Mengenal Up Selling, Metode Dikeluhkan Konsumen saat Membeli Satu Lusin Donut

Sebagai contoh, konsumen akan melakukan transaksi ponsel pintar, kemudian kasir menawarkan peningkatan ke model dengan lebih banyak memori, layar lebih besar, prosesor lebih cepat, dan seterusnya.

Yunita Amalia
Oleh Yunita Amalia - Reporter
Mengenal Up Selling, Metode Dikeluhkan Konsumen saat Membeli Satu Lusin Donut
Ilustrasi belanja. ©2023 Shutterstock-Odua Images

Seseorang pengguna TikTok menyampaikan keluhannya karena merasa menjadi korban strategi pemasaran dari sebuah outlet donut. Dalam hal ini, pengguna TikTok dengan akun @.syanaka terpaksa membayar lebih atas pembelian satu lusin donut.

Akun tersebut menjelaskan bahwa dia hanya akan membeli satu lusin donut berukuran besar. Harga yang disampaikan oleh kasir untuk satu lusin donat sebesar Rp124.000. Kemudian, kasir menanyakan pastry apa yang akan dipilih.

Merasa tawaran itu adalah bonus, si pemilik akun TikTok memilih red velvet. Setibanya di rumah, dia menyadari bahwa dalam struk pembelian, paket donut yang dibeli adalah 1 lusin donut dan red velvet.

Keluhan ini kemudian memantik respons pengguna media sosial. Kebanyakan, mereka sepakat bahwa trik penjualan seperti itu kerap digunakan seiring ketidaktahuan pelanggan. Menurut analytic steps, apa yang dialami pengguna akun TikTok tersebut adalah bagian dari up selling.

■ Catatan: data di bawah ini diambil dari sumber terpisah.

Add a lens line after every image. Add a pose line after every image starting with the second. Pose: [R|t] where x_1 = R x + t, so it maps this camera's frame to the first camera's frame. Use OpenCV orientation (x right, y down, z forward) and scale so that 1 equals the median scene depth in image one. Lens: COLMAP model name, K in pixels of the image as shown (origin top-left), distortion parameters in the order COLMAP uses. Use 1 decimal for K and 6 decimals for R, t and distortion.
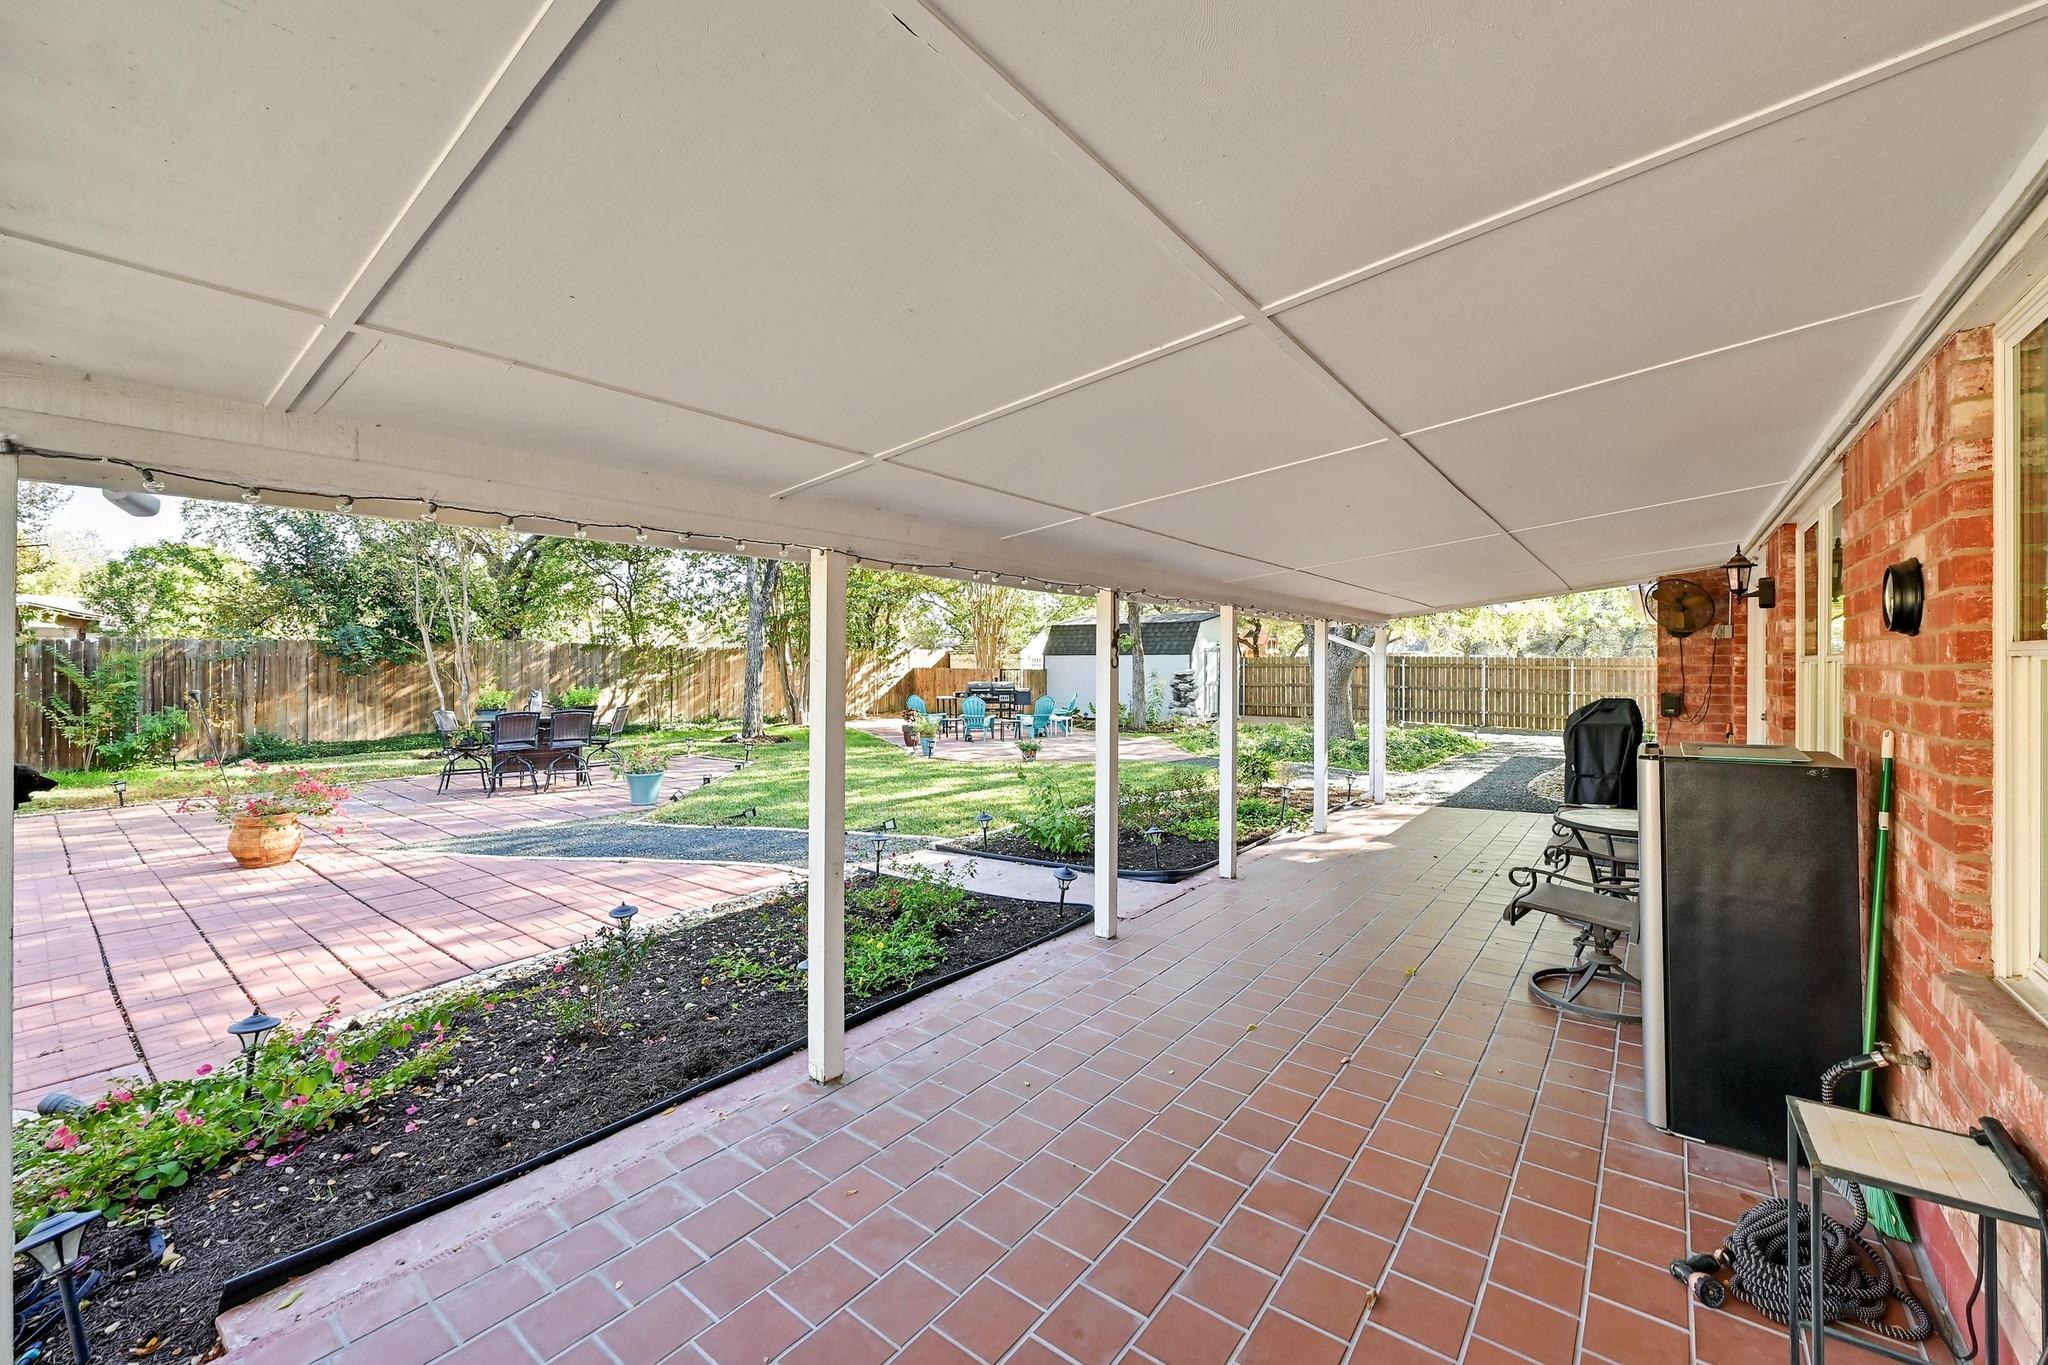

Metode up selling umumnya terjadi saat pembeli telah menambahkan sesuatu ke keranjang mereka atau memulai proses pembayaran, dan lebih mudah menerima upaya penjualan akhir. Karena konsumen kemungkinan besar telah meneliti produk tersebut, mereka mungkin telah mempertimbangkan peningkatan atau penambahan, meningkatkan kemungkinan bahwa mereka akan beralih pada menit terakhir.

Sebagai contoh, konsumen akan melakukan transaksi ponsel pintar, kemudian kasir menawarkan peningkatan ke model dengan lebih banyak memori, layar lebih besar, prosesor lebih cepat, dan seterusnya.

"Mereka juga dapat memberikan jaminan atau perlindungan pembelian, yang merupakan perlindungan berbiaya rendah bagi konsumen tetapi sangat menguntungkan bagi perusahaan," demikian ulasan dari Analytics Steps, yang dikutip Selasa (23/5).

Selain up selling ada pula metode penjualan yang kerap digunakan, yaitu cross selling. Metode ini merupakan sebuah teknik penjualan yang mana pelanggan atau konsumen didorong untuk membeli barang terkait atau pelengkap melalui penjualan silang. Metodenya cross selling cukup bervariasi, tergantung pada pengalaman berbelanja.

Metode cross selling sering terjadi di toko makanan cepat saji. Kepada konsumen, pihak toko akan menawarkan sebuah produk atau layanan tambahan.

"Penjual makanan cepat saji mungkin menawarkan pelanggan kentang goreng atau sisi lain untuk dimakan bersama sandwich mereka.”

Keuntungan dari cross selling di antaranya meningkatkan penghasilan, membantu konsumen lebih mengetahui tentang produk, meningkatkan loyalitas konsumen.

Di satu sisi, metode cross selling juga memiliki kerugian karena menimbulkan rasa tidak nyaman dari konsumen. Berdasarkan hasil kajian Harvard Business tahun 2012, sejumlah outlet mengalami penurunan profit selama memakain metode cross selling.